The company’s epoxy adhesive Isobond SR7200HTG also features extensively in the construction of the P-12: used to bond the carbon fibre hull’s internal structure, and in final assembly of the vessel’s composite components. “SR7200HTG is suitable for both thick and thin bond lines [and] is particularly resistant to micro-cracking in long-term fatigue,” Sicomin says.
Despite its sleek, leisurely looks, the P-12 will face some gruelling routes. In this light, its epoxy adhesive’s resistance to micro-cracking becomes a crucial aspect. “Commercial traffic, such as short-transit ferry work within the city, will see the boats in much more constant use than, say, a recreational vessel,” Sicomin remarks. “This is primarily where the advantages become clear.

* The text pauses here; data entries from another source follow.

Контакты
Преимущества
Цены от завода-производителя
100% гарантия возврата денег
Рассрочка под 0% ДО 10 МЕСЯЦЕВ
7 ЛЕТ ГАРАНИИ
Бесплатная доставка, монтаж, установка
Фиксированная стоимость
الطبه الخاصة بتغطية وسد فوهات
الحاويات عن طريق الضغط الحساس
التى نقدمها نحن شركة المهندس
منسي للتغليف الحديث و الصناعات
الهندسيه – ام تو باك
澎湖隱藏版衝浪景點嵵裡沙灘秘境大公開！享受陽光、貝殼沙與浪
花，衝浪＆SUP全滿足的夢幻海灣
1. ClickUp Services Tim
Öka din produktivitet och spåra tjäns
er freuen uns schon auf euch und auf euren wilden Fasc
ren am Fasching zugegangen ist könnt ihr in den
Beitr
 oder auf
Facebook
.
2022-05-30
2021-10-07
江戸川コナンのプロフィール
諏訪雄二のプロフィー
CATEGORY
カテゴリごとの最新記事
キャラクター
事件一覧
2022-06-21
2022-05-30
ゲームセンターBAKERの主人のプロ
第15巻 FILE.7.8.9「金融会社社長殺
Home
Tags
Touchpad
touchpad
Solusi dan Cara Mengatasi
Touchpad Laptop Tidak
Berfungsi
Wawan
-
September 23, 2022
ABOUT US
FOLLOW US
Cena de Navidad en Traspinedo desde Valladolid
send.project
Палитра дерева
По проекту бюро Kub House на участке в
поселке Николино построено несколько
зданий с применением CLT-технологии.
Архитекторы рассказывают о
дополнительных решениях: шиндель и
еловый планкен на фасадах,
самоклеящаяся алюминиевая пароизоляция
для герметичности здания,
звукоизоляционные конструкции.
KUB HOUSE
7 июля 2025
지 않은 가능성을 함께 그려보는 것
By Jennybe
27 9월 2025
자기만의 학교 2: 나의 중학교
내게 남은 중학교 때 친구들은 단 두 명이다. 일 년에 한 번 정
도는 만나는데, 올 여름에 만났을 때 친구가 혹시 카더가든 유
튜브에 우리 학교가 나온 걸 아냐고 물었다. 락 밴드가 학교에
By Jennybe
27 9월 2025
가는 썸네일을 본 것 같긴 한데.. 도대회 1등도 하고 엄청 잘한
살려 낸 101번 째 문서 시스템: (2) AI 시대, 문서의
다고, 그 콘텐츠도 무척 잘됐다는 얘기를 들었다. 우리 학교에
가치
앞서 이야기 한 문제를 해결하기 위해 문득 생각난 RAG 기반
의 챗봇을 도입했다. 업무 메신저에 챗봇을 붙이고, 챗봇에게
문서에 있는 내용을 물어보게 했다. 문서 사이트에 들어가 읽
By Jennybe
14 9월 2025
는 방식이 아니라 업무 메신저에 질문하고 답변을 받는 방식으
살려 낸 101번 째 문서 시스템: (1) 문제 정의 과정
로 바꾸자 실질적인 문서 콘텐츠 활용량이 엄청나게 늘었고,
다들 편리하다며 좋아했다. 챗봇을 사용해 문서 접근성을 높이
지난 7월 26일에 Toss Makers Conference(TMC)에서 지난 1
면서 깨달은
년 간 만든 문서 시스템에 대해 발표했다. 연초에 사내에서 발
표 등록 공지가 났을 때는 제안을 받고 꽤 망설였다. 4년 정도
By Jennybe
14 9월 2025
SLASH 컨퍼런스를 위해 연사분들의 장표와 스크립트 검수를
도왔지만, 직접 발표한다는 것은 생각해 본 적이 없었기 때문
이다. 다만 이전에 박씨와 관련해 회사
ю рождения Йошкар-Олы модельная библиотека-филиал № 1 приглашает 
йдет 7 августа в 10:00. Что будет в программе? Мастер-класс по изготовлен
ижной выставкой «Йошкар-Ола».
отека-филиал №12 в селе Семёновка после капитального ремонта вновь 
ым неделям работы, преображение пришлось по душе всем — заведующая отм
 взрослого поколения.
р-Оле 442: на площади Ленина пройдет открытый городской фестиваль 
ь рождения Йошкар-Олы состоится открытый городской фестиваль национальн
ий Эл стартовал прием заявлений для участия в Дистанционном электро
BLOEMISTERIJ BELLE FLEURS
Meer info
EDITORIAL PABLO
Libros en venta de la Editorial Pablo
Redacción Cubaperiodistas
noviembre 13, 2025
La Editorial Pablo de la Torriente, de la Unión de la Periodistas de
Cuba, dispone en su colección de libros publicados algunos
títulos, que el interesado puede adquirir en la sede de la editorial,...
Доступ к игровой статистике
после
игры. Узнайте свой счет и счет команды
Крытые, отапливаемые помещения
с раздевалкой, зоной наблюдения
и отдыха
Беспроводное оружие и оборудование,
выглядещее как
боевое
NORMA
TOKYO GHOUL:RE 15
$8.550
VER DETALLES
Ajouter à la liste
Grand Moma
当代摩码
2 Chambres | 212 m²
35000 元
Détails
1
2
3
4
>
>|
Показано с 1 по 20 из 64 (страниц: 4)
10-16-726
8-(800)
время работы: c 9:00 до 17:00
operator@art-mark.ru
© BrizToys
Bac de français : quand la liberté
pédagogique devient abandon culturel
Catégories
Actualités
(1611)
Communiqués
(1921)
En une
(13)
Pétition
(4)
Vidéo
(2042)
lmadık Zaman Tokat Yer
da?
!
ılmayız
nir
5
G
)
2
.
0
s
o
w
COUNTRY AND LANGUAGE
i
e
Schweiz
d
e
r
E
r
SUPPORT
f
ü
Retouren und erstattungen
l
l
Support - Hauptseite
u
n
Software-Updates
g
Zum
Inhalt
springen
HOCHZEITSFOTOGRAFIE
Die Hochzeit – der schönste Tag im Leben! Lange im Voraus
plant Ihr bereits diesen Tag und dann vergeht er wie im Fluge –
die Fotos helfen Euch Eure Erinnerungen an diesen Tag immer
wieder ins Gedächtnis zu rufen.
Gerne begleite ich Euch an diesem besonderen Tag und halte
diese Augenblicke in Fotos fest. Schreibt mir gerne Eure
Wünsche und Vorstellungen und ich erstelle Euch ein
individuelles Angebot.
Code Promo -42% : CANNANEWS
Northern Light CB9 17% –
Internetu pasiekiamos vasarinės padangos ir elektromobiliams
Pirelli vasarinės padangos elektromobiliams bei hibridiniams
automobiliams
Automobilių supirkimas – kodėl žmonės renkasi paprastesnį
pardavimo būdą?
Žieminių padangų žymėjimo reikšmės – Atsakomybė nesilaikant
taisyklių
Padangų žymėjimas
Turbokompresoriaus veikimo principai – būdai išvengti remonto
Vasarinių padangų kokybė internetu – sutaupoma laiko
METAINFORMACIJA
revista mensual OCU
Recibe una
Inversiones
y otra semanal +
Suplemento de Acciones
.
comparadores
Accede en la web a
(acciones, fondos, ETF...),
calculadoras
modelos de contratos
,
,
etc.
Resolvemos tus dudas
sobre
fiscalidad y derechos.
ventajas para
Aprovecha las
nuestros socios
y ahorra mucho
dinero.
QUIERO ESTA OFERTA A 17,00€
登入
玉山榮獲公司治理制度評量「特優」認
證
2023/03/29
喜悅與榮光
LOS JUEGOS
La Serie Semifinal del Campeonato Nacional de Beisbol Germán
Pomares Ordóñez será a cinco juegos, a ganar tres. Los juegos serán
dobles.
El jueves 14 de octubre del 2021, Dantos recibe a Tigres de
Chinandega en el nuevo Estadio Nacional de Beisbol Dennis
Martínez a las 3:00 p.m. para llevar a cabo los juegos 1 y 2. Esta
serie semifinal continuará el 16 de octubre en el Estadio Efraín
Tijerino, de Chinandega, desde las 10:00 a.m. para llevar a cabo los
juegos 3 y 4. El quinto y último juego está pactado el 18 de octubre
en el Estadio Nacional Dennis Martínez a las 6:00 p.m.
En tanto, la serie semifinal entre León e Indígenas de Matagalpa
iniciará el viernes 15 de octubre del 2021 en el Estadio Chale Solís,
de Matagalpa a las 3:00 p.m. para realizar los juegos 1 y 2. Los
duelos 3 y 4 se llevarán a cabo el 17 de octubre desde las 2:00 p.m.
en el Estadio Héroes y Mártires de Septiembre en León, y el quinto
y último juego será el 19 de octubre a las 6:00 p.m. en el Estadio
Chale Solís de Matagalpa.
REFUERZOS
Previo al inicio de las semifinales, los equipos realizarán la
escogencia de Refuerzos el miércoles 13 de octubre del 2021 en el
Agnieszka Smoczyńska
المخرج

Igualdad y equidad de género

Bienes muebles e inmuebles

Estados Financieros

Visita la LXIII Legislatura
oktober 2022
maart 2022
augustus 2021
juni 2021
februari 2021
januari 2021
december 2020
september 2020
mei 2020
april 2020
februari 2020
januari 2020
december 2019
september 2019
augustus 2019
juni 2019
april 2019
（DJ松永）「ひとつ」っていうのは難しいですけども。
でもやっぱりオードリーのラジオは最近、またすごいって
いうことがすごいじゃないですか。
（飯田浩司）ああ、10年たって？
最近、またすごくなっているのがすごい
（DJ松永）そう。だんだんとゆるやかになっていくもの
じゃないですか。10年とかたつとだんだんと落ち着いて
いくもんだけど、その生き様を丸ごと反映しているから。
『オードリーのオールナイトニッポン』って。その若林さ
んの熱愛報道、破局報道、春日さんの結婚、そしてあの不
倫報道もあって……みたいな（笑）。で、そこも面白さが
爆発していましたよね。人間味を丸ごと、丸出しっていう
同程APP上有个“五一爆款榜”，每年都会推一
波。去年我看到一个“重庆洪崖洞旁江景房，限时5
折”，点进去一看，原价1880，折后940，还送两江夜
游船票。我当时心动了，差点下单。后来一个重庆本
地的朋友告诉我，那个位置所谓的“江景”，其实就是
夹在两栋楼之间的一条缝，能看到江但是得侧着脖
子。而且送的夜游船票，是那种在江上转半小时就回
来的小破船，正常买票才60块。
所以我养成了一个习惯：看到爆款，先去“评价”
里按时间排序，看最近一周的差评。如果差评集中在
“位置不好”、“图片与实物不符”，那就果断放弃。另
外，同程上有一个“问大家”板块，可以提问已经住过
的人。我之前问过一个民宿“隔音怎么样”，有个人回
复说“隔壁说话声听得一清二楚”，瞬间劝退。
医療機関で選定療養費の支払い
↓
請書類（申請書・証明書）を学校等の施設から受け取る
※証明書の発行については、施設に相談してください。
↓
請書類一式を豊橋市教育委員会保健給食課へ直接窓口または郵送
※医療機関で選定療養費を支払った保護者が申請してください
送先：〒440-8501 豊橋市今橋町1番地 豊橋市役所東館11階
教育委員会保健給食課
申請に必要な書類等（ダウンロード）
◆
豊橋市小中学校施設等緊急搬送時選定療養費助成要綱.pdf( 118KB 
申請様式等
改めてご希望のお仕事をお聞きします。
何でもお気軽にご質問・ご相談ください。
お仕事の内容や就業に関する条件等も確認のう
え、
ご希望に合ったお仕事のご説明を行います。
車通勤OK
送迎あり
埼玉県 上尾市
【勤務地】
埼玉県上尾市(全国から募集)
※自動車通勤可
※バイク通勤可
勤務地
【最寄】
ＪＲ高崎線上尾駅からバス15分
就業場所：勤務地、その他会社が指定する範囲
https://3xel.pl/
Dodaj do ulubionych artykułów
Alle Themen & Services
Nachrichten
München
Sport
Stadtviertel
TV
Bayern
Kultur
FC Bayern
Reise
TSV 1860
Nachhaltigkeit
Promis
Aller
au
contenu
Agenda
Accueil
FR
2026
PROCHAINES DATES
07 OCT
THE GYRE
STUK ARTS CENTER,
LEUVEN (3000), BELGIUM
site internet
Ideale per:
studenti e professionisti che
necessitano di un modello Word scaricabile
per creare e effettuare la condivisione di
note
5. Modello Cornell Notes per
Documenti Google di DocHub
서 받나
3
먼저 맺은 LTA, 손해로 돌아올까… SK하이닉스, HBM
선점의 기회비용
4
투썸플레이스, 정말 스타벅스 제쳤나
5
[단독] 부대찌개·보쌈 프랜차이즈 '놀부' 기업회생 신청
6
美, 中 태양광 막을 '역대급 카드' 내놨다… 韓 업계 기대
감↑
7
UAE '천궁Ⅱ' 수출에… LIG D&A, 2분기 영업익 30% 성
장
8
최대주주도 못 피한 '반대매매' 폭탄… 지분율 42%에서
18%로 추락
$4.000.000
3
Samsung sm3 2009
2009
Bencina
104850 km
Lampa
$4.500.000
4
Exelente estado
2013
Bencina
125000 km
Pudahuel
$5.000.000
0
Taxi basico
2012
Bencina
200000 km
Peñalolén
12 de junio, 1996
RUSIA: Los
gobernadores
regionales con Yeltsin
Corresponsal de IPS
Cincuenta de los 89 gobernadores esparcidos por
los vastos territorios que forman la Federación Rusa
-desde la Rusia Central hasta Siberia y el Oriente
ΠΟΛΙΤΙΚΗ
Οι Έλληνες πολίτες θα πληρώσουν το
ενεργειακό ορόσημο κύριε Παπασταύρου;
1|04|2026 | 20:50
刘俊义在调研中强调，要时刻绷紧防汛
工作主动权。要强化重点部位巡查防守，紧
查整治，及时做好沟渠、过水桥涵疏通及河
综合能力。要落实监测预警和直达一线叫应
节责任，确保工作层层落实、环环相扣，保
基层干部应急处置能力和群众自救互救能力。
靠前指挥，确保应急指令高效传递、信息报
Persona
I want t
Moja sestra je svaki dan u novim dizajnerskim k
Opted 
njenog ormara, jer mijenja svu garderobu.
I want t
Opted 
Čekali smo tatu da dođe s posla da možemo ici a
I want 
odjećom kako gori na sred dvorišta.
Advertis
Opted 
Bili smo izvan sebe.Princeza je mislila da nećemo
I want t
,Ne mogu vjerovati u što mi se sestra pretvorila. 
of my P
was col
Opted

Sicomin resins have a high thermal stability [Tg] and can therefore operate with batteries, charging systems and components running at temperature with no knock-down on their mechanical performance.
“This is also the case for fatigue performance – over an extended lifetime, the composite materials will be much more resistant to micro-cracking and degradation inside the composite laminate – what we could call an interlaminar shear failure. The same is also true for our Isobond SR7200HTG adhesive: it is optimised to maintain performance at higher operating temperatures which are, we understand, important with high-speed charging, small-scale packaging of electronic parts and the aim of keeping the vessel in use with minimal cooling periods.”